Il ne faut pas prendre l´infini pour une notion uniquement spatiale. D´abord elle concerne aussi bien le temps (même relativement) que l´espace puisque voir loin, c´est voir il y a longtemps. Nous voyons aujourd´hui des étoiles qui doivent être mortes depuis des siècles. En fait l´infini est un hors-espace-temps. C´est pour cela que définir un point de départ, spatialement ou temporellement, demeure artificiel, rassurant en somme. (Au passage, il n´y a pas d´artifice que culturel ou de culture qu´artificielle, il convient de préciser que l´artifice se définit comme un fait contingent qui, ici, aide par illusion la compréhension d´un phénomène).
"Volonté humaine", c´est un pléonasme pour le coup. Quand je désignais "la somme des volontés", je désignais l´ensemble des individualités humaines qui sont en mesure d´agir. Je ne suis pas responsable de ce qui me précède et de ce qui me précèdera mais je fais partie des responsables de l´ensemble des changements contemporains. Par ailleurs, je n´ai pas dit que la somme des volontés était l´UNIQUE responsable des changements.
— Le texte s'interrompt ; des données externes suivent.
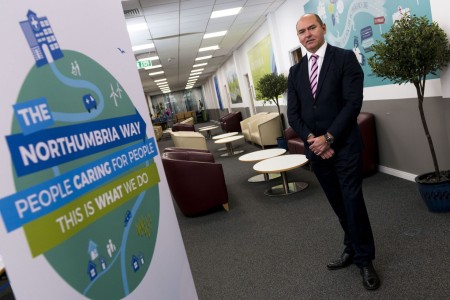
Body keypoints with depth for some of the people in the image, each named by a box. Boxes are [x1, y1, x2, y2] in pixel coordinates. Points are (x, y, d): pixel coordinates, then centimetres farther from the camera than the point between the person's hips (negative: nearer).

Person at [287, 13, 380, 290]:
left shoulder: (345, 58, -3)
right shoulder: (295, 71, 10)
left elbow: (353, 102, -12)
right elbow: (293, 113, 5)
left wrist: (328, 137, -16)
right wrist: (312, 140, -9)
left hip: (344, 146, -4)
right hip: (316, 149, 4)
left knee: (353, 202, 1)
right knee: (338, 204, 14)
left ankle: (365, 259, 20)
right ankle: (352, 249, 32)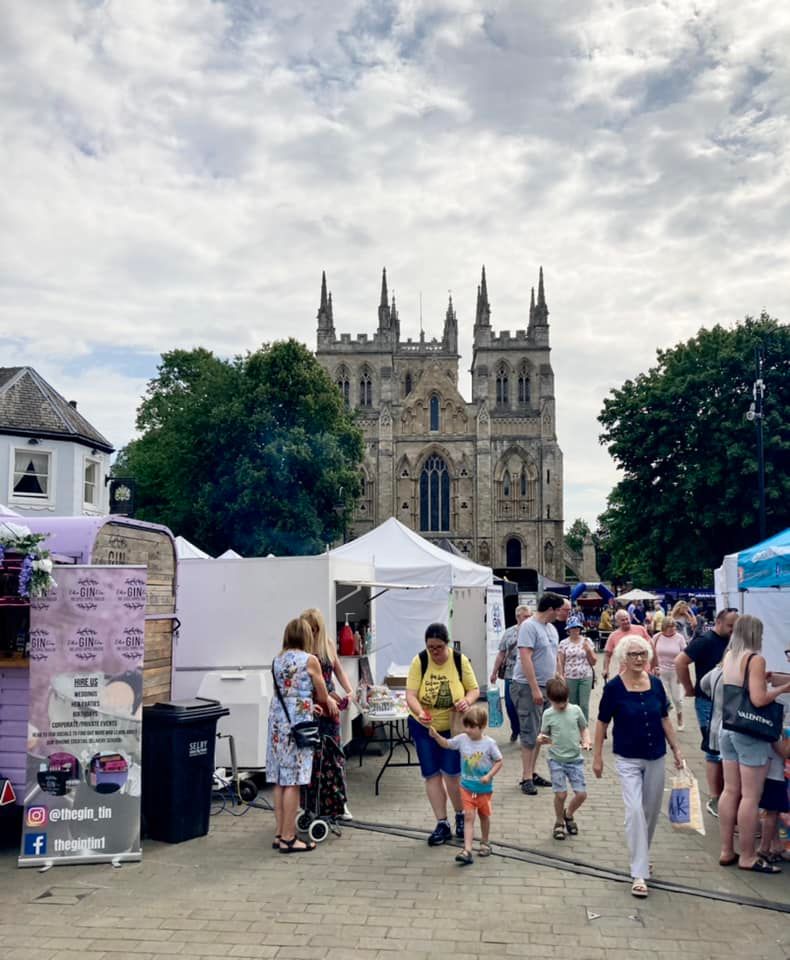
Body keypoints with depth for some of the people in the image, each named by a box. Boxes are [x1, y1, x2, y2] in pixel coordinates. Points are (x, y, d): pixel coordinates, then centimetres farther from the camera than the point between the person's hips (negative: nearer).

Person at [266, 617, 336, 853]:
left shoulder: (278, 660, 11)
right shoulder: (309, 660, -7)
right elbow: (322, 695, 3)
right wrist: (330, 704, 25)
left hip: (277, 718, 7)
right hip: (298, 721, -6)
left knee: (280, 780, 11)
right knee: (293, 781, -2)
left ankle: (280, 834, 18)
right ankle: (288, 839, 2)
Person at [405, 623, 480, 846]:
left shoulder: (460, 660, -12)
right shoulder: (419, 662, -14)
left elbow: (474, 689, -4)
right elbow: (410, 694, -19)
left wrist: (467, 701, -26)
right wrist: (419, 713, -38)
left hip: (453, 726, -1)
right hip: (424, 727, 1)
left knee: (451, 774, -3)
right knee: (432, 775, 3)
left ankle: (461, 817, 22)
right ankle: (442, 824, 14)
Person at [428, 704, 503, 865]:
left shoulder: (489, 743, -17)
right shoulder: (462, 739, -7)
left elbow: (499, 761, -9)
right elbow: (446, 744, 6)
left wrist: (489, 775, -21)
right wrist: (436, 735, -12)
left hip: (484, 788, -1)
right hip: (467, 787, 1)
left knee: (484, 815, 19)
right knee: (468, 817, -6)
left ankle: (485, 843, 40)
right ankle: (467, 850, -10)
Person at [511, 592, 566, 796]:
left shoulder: (551, 628, 13)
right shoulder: (529, 626, -14)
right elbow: (525, 658, -19)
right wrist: (535, 689, -22)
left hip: (546, 687, 8)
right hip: (528, 687, -8)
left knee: (539, 733, 12)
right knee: (530, 733, -4)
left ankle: (531, 773, 21)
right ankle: (526, 778, 2)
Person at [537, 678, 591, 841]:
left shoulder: (576, 710, -2)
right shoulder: (548, 714, -4)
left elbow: (584, 728, 9)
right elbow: (545, 735, 3)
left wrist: (586, 741, -9)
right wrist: (542, 739, -20)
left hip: (575, 759, 2)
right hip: (556, 760, -2)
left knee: (581, 793, -1)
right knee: (561, 794, -5)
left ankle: (568, 814, 29)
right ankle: (559, 822, 22)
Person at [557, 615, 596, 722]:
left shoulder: (586, 642, 4)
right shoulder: (564, 643, 0)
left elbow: (594, 662, 6)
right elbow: (560, 662, 2)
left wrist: (588, 649, -8)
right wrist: (561, 677, -5)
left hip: (586, 677, 0)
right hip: (570, 678, 0)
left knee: (584, 705, -3)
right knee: (573, 705, 8)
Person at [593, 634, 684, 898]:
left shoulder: (655, 683, -2)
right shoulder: (614, 687, -13)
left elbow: (664, 719, 9)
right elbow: (602, 722, -4)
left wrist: (676, 748, 8)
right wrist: (597, 756, -1)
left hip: (656, 757, 4)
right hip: (628, 759, -4)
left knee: (652, 811, 15)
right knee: (635, 811, -13)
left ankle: (641, 855, 38)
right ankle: (639, 874, -7)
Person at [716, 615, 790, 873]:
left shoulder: (728, 656, 7)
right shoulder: (755, 659, -14)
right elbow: (759, 699, -21)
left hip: (727, 728, 8)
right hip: (750, 732, -8)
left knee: (730, 791, 13)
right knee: (751, 796, 1)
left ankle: (726, 851, 20)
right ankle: (747, 857, 9)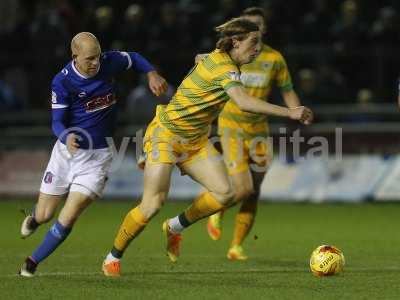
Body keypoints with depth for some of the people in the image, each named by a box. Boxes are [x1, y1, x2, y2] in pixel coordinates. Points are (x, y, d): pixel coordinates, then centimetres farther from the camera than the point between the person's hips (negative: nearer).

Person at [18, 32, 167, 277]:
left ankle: (32, 263, 6)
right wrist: (67, 136, -37)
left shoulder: (110, 63, -9)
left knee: (67, 219, -13)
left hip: (98, 156, 1)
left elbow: (134, 59, 13)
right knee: (44, 216, 8)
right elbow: (58, 122, -16)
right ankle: (34, 219, 47)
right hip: (67, 150, -1)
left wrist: (152, 74, -4)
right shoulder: (62, 82, -17)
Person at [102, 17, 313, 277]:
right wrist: (290, 113, -46)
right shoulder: (224, 67, -26)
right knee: (153, 204, -13)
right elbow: (244, 102, -41)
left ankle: (176, 227, 15)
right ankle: (113, 257, 7)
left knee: (224, 193, -8)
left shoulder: (217, 60, 2)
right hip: (166, 135, -9)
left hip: (196, 140, 9)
J´ai aussi bien insisté sur le rôle majeur de la nature, régie par les transformations de la matière qui la composent, et dont nous faisons également corporellement partie.
Je n´ai pas dit que l´immanence ETAIT la transformation chimique, j´ai dit qu´elle renvoyait à ce processus qui est propre à la composition intime de la matière. Cette transformation est l´effet naturel dûs aux caractéristiques "identitaires" de la matière organique. Elle découle donc d´une essence chimique. Par ailleurs, ne faisons pas de sophismes. Or, dire que si le temps n´est pas transcendant, alors il est immanent, c´est comme si l´on disait "puisque tu n´es pas noir, tu es blanc". Nous constatons simplement que le temps n´est pas une force qui nous dépasse mais davantage un sentiment intérieur, une inquiétude de l´être, même. D´où nous vient ce sentiment de temps ? De l´observation des changements à la fois extérieurs et à la fois intérieurs, en un mot, de l´idée de temporalité. La temporalité, c´est le mot donnée à la suite des changements qui me constituent. Si le temps m´est intérieur, il est immanent à l´esprit, et, en effet dans ce cas là, il ne relève plus du concret. Le temps est donc essentiellement une idée non verbalisée, indéfinissable.
=> Si je peux maîtriser mes idées, je peux maîtriser ma temporalité, j´en suis responsable, car je peux choisir et sa nature et ses effets, je n´en suis pas esclave, sauf si j´y mets de la mauvaise volonté, et préfère me réfugier dans la victimisation passive par le changement. Cette possibilité infinie d´affirmer ou de nier (Descartes), plus globalement de choisir (Sartre), cette nécessité de choisir, fait bien de nous des êtres condamnés à être libres. Être responsable c´est être maître de soi et donc libre en acte. L´évolution extérieure est contingente, elle ne déroule pas indépendamment de toute activité, en soi. Elle est relative aux actes humains et aux mouvements de la nature. Une évolution n´est pas nécessairement une amélioration, par ailleurs, mais simplement un changement continu, au sens propre. Ce changement continu m´appartient en partie si j´y contribue. S´il m´appartient, j´en suis en partie libre. Je ne suis donc pas absolument libre face à l´ensemble des changements, mais j´en suis un acteur. Aussi ai-je dit que maîtriser la/ma temporalité n´était pas me poser libre mais me poser PLUS libre.
D´autres facteurs peuvent mener à renforcer ce sentiment (et pourquoi pas cet état ?) de liberté.